All Souls Unitarian Church
Unitarianism continued to grow in the city. Free-thinking English speakers founded their own (English-speaking) Unitarian church in Winnipeg in 1904 – All Souls Unitarian Church – and constructed a building at the corner of Westminster and Furby. Horace Westwood, a noted orator, supporter of labour and a newspaper columnist, served from 1912-1919.
Stained Glass Windows
When the church decided to construct its second building, at the corner of Sargent Avenue and Nena (now Sherbrook) in 1905, Sveinsson (known in Anglo-Celtic Winnipeg as Fred Swanson) was commissioned to design its windows. Read more about the windows here.
Sargent and Banning Church
In 1921, the Icelandic congregation constructed a new building at Sargent Ave and Banning St, which was then at the edge of town. They called a young minister, Phillip Péturrson, to their pulpit in 1929 and sent him to Iceland to polish his command of the Icelandic language.
Before long, the English-speaking church, lacking sufficient numbers, sold its building and began sharing the space and the minister at Banning Street. In 1944, the two congregations formally merged to become the First Federated Church of Unitarians and Other Liberal Christians.
Péturrson continued to serve the Unitarian Church (as it came to be commonly known), offering two services each Sunday: one in Icelandic and one in English. Under his leadership, the congregation increased its social justice activity and became an active presence in the city. Two of its significant contributions were the founding of the Memorial Funeral Planning Society of Manitoba and the banning of prayer readings in the public schools. After his retirement in 1964, Péturrson was elected to the Manitoba Legislature, and in 1969 became the first NDP government’s Minister of Culture. Thus, he had a key responsibility for the celebrations of the Province’s Centenary the following year.
The Rev. Bill Jenkins followed Péturrson in ministry.
The Rev. Norman Naylor, who followed Jenkins, performed the first same-gender union in Canada, uniting Richard North and Christ Vogel. The Rev. Joe Bartlett served as interim minister, followed by John Gilbert, and Bill Houff (interim).
In 1989, the church called the Rev. Susan Van Dreser its first woman minister, just before the congregation’s centenary celebrations. During the revision of the constitution in 1993, the church’s official name was changed to the First Unitarian Universalist Church of Winnipeg, which reflected both the formal union of these two religions in the US in 19671 and the Winnipeg church’s own origins of these two theological views.
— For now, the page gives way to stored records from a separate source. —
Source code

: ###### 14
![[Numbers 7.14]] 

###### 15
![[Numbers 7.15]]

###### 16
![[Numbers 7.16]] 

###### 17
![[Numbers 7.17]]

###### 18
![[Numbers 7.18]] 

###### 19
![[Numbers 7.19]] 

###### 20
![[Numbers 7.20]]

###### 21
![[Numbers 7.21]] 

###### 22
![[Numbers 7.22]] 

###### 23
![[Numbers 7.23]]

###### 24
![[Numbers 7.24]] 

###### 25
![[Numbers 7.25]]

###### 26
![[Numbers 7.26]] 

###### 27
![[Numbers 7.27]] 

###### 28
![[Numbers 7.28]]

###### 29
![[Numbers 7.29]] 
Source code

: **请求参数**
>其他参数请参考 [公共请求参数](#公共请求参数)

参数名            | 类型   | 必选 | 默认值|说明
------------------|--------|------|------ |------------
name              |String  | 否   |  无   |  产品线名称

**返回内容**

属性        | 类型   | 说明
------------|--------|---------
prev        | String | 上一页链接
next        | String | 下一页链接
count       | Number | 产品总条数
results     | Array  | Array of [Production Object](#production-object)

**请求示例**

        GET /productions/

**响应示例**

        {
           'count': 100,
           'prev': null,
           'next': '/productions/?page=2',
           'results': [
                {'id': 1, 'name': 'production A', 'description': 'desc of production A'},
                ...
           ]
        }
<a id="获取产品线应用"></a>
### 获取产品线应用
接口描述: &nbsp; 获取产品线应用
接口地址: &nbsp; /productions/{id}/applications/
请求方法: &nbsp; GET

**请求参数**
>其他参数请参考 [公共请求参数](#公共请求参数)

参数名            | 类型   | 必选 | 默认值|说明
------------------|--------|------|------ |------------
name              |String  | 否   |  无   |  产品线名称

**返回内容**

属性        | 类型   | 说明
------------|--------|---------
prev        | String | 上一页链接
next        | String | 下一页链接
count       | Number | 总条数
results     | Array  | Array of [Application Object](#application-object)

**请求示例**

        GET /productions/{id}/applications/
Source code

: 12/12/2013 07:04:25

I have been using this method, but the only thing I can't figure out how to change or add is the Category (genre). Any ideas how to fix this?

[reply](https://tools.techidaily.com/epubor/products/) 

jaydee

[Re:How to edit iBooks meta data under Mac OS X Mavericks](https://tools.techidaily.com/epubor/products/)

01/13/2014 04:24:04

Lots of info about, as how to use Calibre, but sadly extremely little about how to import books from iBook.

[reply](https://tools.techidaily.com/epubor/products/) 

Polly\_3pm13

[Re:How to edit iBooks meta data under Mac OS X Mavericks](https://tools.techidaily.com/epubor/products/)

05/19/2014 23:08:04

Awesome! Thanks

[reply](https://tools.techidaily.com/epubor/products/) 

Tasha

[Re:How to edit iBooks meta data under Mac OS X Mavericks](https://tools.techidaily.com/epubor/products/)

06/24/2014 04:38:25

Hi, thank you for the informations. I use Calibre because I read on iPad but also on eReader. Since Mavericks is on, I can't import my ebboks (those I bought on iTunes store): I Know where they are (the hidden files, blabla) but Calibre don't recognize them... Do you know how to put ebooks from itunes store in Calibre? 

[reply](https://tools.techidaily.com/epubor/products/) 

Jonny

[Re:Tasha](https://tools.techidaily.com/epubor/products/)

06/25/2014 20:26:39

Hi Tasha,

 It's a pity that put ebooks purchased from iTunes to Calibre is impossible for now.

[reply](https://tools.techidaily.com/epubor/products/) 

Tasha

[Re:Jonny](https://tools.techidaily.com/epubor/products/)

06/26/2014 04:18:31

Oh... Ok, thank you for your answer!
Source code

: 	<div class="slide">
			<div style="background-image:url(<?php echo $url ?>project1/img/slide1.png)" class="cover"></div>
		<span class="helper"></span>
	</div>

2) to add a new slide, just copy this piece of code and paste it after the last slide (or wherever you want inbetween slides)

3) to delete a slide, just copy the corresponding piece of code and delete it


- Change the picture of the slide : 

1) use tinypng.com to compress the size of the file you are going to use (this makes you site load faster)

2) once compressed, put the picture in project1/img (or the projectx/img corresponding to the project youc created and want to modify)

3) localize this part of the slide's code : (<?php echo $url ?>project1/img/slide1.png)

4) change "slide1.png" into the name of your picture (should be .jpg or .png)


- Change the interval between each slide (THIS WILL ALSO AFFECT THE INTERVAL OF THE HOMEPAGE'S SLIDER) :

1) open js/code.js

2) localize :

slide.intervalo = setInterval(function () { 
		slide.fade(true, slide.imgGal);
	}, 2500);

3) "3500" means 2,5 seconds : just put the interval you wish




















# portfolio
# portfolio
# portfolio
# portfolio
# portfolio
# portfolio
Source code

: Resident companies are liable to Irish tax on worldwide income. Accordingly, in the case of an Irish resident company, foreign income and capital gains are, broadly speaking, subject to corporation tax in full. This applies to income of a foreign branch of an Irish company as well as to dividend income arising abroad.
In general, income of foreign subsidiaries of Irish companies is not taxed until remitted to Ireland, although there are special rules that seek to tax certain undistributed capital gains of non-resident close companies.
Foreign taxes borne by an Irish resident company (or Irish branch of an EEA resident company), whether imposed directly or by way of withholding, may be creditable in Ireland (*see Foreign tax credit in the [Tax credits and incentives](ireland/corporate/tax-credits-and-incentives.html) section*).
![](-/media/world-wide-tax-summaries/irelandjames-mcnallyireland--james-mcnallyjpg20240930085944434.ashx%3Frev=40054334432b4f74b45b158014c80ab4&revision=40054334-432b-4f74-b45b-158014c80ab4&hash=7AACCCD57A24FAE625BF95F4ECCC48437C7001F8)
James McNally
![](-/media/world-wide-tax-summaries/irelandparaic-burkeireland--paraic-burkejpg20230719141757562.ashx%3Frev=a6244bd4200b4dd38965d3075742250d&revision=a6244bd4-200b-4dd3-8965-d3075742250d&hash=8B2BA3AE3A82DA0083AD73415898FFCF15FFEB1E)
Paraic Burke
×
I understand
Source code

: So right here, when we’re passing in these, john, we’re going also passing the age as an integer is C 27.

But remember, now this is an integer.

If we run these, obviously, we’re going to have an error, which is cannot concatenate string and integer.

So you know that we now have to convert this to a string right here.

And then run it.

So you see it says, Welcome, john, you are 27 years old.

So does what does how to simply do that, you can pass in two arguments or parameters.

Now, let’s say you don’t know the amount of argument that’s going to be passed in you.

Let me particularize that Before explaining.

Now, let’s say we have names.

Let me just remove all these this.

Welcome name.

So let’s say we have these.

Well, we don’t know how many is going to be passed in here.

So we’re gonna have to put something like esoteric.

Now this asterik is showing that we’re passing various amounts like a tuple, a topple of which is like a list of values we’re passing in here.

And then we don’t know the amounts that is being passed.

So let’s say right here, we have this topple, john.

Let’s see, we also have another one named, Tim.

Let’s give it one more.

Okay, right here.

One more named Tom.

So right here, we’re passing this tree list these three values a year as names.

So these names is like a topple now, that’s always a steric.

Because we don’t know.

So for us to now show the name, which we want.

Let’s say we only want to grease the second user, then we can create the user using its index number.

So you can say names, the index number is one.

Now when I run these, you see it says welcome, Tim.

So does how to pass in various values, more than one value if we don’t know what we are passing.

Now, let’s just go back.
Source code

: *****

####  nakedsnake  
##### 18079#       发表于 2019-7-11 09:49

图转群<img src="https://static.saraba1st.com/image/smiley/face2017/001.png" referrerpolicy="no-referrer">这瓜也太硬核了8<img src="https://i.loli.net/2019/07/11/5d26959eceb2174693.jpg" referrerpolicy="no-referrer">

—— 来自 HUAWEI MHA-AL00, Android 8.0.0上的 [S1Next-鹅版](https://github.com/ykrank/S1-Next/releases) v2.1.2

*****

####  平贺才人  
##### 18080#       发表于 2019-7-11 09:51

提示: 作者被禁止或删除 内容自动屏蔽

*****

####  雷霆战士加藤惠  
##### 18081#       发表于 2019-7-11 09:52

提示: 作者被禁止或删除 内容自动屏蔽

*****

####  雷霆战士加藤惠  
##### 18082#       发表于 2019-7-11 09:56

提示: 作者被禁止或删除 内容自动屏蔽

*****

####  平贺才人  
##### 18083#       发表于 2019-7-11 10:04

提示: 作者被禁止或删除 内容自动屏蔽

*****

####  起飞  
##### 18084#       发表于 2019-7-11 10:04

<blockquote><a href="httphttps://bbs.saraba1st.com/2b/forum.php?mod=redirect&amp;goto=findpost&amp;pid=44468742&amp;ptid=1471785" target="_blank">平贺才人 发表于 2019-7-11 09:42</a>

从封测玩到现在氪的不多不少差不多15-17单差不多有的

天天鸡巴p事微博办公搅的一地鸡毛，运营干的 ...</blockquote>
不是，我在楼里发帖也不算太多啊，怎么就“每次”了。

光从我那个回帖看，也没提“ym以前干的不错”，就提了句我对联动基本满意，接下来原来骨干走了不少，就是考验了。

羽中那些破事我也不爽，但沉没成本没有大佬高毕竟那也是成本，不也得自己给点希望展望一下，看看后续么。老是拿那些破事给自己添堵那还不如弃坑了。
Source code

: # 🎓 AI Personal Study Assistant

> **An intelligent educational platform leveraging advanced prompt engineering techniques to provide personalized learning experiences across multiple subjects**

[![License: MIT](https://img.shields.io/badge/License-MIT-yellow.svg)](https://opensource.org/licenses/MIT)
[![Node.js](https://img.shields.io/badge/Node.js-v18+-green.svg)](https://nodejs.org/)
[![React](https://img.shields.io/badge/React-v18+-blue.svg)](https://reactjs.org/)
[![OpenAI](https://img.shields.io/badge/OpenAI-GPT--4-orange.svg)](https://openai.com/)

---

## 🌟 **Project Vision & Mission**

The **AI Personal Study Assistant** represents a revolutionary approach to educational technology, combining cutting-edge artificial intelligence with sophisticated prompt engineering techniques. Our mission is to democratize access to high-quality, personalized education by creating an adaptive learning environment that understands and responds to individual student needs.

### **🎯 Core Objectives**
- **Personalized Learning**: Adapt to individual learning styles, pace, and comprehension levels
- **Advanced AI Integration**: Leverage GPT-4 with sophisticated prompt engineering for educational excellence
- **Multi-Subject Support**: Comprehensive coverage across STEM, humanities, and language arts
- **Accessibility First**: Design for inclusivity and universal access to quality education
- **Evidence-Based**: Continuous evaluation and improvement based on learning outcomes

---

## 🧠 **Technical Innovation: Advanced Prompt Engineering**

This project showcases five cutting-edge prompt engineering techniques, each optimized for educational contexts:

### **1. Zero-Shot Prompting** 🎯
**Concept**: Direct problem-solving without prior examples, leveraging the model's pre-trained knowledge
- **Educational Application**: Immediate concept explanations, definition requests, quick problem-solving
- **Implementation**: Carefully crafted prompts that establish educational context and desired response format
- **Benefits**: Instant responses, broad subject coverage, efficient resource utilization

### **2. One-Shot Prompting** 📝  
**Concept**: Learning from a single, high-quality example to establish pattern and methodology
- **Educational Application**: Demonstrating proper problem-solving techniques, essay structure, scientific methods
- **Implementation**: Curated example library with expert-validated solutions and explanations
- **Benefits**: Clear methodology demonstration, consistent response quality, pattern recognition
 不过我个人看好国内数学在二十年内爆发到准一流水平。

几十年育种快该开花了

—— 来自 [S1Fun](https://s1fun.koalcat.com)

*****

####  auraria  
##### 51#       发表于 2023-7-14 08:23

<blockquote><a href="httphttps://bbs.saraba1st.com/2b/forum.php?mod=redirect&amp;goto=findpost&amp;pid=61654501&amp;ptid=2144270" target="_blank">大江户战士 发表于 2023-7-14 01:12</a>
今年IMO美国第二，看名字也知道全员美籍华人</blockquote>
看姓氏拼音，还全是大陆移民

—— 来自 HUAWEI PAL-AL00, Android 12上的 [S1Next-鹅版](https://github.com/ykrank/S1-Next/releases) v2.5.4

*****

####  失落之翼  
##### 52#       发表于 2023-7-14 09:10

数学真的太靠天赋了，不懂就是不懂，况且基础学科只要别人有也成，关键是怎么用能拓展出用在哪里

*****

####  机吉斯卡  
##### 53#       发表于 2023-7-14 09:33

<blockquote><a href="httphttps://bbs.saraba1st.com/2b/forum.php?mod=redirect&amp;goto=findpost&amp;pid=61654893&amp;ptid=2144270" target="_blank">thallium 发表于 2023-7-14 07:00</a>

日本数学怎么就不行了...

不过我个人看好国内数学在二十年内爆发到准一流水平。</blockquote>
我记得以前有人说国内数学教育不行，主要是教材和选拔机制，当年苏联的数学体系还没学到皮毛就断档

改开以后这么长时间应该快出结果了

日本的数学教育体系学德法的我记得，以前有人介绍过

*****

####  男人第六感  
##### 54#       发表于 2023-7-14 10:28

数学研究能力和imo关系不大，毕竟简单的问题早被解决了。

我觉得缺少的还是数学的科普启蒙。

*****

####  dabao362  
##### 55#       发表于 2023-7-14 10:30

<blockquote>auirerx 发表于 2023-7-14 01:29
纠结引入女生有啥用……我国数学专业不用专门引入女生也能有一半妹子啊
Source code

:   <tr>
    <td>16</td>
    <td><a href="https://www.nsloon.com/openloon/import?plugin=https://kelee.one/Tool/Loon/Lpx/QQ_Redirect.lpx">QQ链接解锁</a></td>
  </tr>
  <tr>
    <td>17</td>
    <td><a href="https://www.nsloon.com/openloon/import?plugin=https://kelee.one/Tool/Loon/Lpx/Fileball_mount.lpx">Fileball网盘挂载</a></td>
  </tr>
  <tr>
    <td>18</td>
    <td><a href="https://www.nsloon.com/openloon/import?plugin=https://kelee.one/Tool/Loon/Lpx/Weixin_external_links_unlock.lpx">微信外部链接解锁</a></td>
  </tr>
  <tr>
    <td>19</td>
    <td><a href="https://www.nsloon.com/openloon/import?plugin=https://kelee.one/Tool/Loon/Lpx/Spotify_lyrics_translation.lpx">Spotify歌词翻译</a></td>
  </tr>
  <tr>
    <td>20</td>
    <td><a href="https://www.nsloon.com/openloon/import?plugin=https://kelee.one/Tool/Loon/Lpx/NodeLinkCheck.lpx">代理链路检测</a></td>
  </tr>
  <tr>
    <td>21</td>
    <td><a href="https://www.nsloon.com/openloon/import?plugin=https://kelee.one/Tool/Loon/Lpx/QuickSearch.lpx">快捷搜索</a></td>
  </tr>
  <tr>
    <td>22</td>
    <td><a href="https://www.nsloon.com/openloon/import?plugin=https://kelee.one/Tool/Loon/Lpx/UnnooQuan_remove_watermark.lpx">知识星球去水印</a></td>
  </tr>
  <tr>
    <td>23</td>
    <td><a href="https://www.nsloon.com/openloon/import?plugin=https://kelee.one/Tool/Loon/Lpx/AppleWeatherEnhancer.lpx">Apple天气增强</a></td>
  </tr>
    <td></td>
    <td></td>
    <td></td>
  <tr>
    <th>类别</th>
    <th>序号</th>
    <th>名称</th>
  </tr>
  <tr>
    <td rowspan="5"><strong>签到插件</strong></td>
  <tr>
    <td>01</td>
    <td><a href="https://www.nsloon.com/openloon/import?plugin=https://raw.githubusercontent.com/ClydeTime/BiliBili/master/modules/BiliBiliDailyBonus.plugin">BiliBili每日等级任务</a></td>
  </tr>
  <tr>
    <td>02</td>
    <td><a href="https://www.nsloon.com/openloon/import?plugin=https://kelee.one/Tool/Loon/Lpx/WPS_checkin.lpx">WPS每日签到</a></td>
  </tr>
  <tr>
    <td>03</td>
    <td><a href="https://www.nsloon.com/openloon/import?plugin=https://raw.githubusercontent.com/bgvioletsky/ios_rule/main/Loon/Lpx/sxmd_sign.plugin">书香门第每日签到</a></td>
During this period of the church’s history, a choir was launched under the leadership of Karin Carlson, who was followed by Ester Kathryn, Vic Hooper, Alan Blanchette, and PJ Buchan, who now serves as Music Director. The church also became officially a Welcoming Congregation, a Safe Church, and a teaching church, with the internship of Wendy Luella Perkins.
Over the years, four members – Wayne Arnason, Jane Bramadat, Stefan Jonasson, and Charlotte Cowtan – have become ordained UU ministers; they currently serve churches in Canada and the US.
Wellington Crescent Property
In 1997, the church purchased property at 603 Wellington Crescent, which boasted an elegant stone house, to which the congregation added a multi-functional sanctuary with a seating of 225; the basement houses 7 classrooms, a multi-purpose room, and additional storage space. The stained-glass windows, which had been designed for the two previous church buildings, accompanied the move into the new church home.
The First Unitarian Universalist Church of Winnipeg now serves a membership of 184 adults and about 60 children and youth. The congregation is a member of the Canadian Unitarian Council, the Unitarian Universalist Association, and the International Council of Unitarians and Universalists.
Most Recent History of Ministry
The previous settled minister, the Rev. Millie Rochester, retired in 2015. After two years of interim ministry with the Rev. Nicoline Guerrier, in 2017 the congregation called the Rev. Meghann Robern to be their settled minister.